On t’aime nous, Lulubelle !

Renaud ZBN

4 thoughts on “Pink Floyd – Atom Heart Mother : La Vache qui (Mû)rit

  1. Je suis un grand fan de Pink Floyd, notamment l’ère 70.
    Atom Heart Mother, le titre musical et non l’album entier, représente le point de bascule entre le rock des 60’s, dominé par Barret jusqu’à « a saucerful of secrets », et le rock progressif unique des Pink.
    En ce qui me concerne (les titres, pas les albums)
    1- Atom Heart Mother
    2 – Echoes. Au premier Ping tu sais que l’expérience va être intense !
    3 – A saucerful of secrets
    – version album (et plus particulièrement le mouvement après 8min30, ou la basse vibrante donne le retour à l’orgue angélique. Le mélange gracieux est divin, encore plus après les premières minutes chaotiques.
    – version Pompeii : la version remasterisée a permis d’atténuer les cymbales frappées bien top fortes par Nick Mason. Version magnifique et bien différente de l’oeuvre studio
    – version Ummagumma : pas mal.

    Je connais évidemment ces titres par cœur, chaque note, chaque sonorité, chaque battement. Et pourtant j’en ai encore des frissons pénétrant.

    Ce n’est que mon avis, et chacun est libre de préférer ce qu’il souhaite.

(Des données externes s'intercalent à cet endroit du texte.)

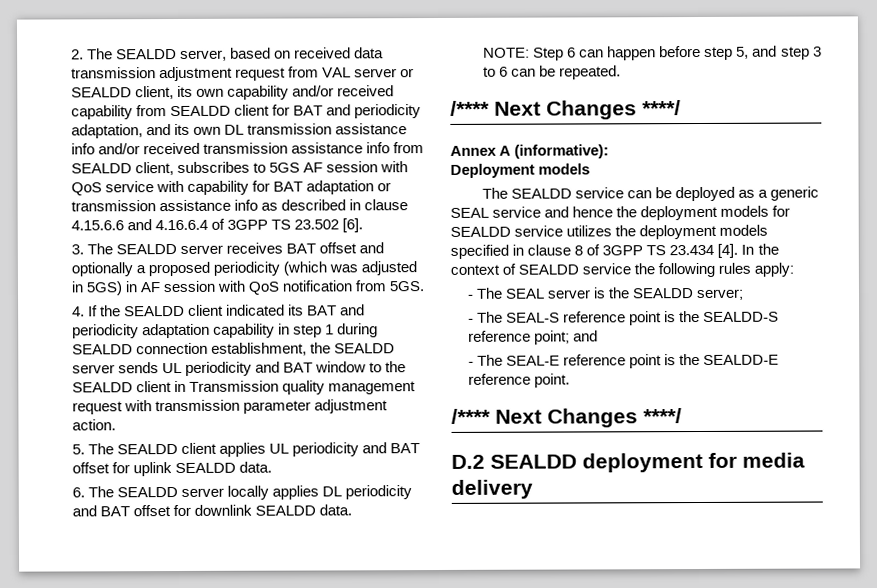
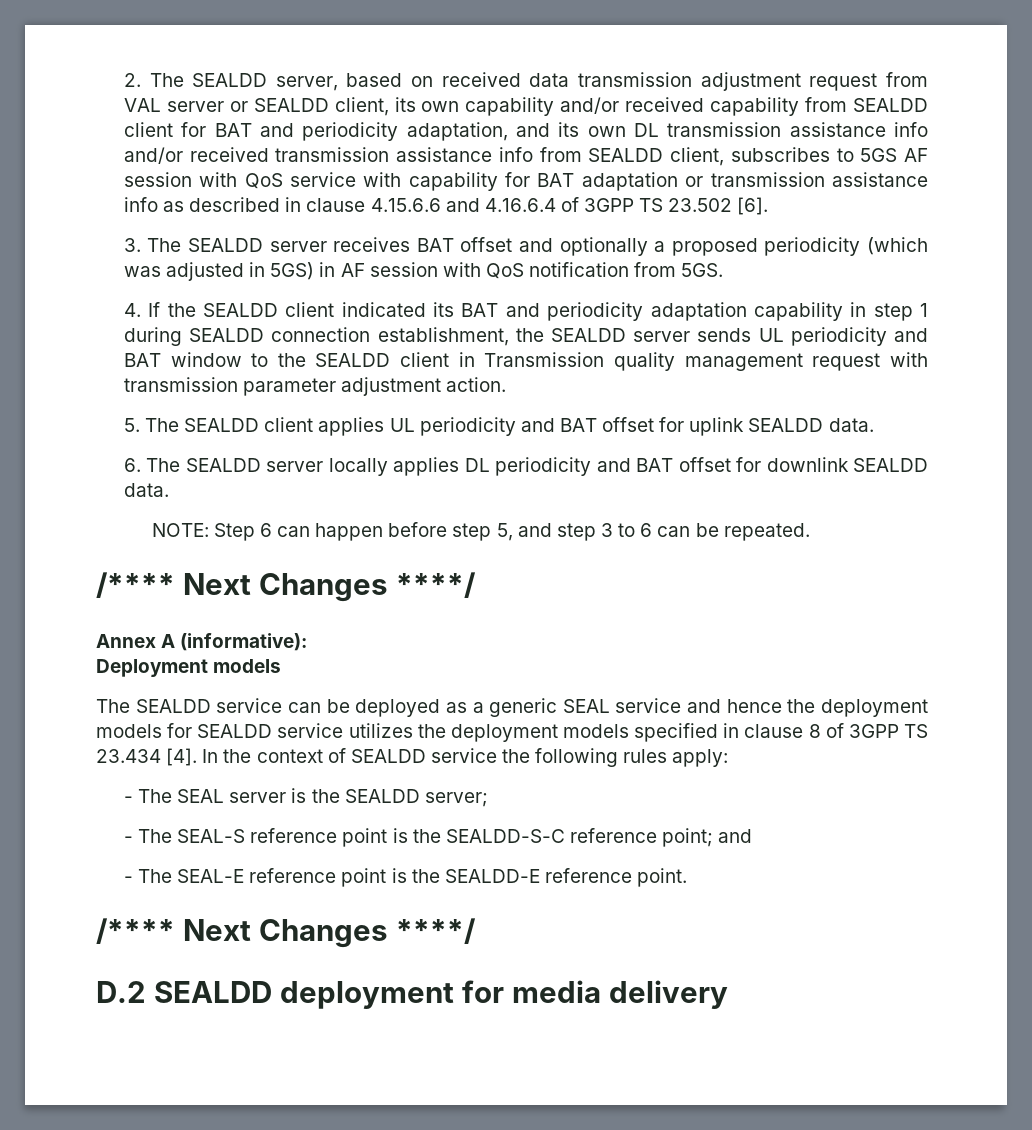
[702,311,779,322] SEALDD-S -> [445,829,565,843] SEALDD-S-C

  2. Cela reste pour moi depuis plus de 50 ans, le meilleur album de Pink Floyd. Je n’ai jamais disséqué les morceaux de la face A, je l’ai toujours écoutée en entier sans jamais regarder les titres des morceaux la composant, pour moi, ils sont indissociables donc je n’ai jamais eu la curiosité de m’enquérir des titres. Et sur la face B, j’ai toujours préféré « Summer 68 ». Peut-être ne suis-je pas un inconditionnel de Pink Floyd ? Pour moi, les meilleurs albums sont « Atom Heart Mother », « Meddle », « Ummagumma » et « Whish you were here ».

  3. Je pense que les « expérimentations » du vinyle studio d' »Ummagumma » leur ont sûrement permis de comprendre que ce n’était pas dans cette direction qu’ils devaient aller même si on trouve un peu de cela dans « Alan’s psychedelic.. », titre par ailleurs le plus faible du disque : bruitages sans intérêt et titre vite barbant. En outre, les « chansons » sont intéressantes, d’ailleurs, elles vieillissent bien. Quant au long morceau qui recouvre une face entière, il est correct même si à moment donné (court, tant mieux), c’est n’importe quoi et la reprise finale du thème me paraît inutile.
    Bref, avec cet album PF avait compris qu’il devait rester dans le giron du « rock » et c’est tant mieux.